‘HUMAN BRAIN’ SUPERCOMPUTER SWITCHED ON TO UNLOCK SECRETS OF THE MIND
‘We’ve essentially created a machine that works more like a brain than a traditional computer, which is extremely exciting,’ says Professor Steve Furber
After 12 years of construction and £15m in funding, a giant computer designed to mimic the human brain is finally ready to be switched on.
Built by the University of Manchester, the SpiNNaker machine is made up of one million processors capable of 200 trillion actions per second – meaning it can model more biological neurons in real time than any other machine ever built.
Unlike traditional computers, it does not communicate by sending large amounts of information from point A to point B via a standard network. Instead, it mimics the parallel communication architecture of the brain by sending small amounts of information to different destinations simultaneously.
“We’ve essentially created a machine that works more like a brain than a traditional computer, which is extremely exciting,” said Steve Furber, professor of computer engineering at the University of Manchester. “The ultimate objective for the project has always been a million cores in a single computer for real time brain modelling applications, and we have now achieved it, which is fantastic.”
Short for Spiking Neural Network Architecture, the SpiNNaker is the first step towards creating a model of a billion biological neurons in real time, although even in its current state it will provide unprecedented insight into how the human brain works.
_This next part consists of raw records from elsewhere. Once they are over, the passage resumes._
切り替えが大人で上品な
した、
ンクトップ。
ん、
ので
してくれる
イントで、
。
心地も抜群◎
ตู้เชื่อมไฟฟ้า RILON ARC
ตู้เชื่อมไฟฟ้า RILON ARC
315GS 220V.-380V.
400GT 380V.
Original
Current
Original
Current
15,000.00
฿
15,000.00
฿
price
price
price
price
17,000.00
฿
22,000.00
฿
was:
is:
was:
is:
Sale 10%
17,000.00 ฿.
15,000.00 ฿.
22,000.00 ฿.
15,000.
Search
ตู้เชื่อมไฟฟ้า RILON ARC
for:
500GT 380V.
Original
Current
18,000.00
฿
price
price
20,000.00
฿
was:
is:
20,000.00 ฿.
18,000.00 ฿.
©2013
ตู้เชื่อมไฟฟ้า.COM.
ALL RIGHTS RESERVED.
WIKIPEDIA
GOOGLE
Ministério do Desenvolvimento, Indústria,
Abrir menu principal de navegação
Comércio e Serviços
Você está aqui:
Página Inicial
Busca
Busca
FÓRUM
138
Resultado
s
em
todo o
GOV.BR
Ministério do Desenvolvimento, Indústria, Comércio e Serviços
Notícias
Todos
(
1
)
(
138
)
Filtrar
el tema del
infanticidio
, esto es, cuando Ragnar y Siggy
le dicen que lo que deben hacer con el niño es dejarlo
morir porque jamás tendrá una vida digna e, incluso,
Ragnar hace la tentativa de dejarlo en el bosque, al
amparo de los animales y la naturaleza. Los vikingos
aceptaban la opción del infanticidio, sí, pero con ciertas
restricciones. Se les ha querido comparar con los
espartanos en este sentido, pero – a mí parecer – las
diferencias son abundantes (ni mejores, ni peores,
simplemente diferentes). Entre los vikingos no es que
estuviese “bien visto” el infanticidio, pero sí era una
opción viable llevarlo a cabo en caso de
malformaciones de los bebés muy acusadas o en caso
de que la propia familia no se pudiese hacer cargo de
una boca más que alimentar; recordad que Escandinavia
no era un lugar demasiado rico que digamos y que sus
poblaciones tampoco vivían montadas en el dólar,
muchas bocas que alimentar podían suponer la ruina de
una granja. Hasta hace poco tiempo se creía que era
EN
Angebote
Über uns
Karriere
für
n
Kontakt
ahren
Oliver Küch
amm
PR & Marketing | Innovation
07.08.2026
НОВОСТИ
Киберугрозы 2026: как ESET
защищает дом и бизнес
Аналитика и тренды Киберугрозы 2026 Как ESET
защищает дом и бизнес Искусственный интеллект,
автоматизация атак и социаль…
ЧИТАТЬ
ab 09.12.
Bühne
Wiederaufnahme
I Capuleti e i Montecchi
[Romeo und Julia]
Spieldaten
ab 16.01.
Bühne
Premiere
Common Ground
It will do this by running large-scale, real-time simulations of various regions of the brain, such as the Basal Ganglia – an area affected in Parkinson’s disease.
It can also be adapted to power an artificial intelligence robot called the SpOmnibot, which is capable of navigating and interpretting objects in the real world.
“Neuroscientists can now use SpiNNaker to help unlock some of the secrets of how the human brain works by running unprecedentedly large scale simulations,” Professor Furber said. “It also works as real-time neural simulator that allows roboticists to design large scale neural networks into mobile robots so they can walk, talk and move with flexibility and low power.”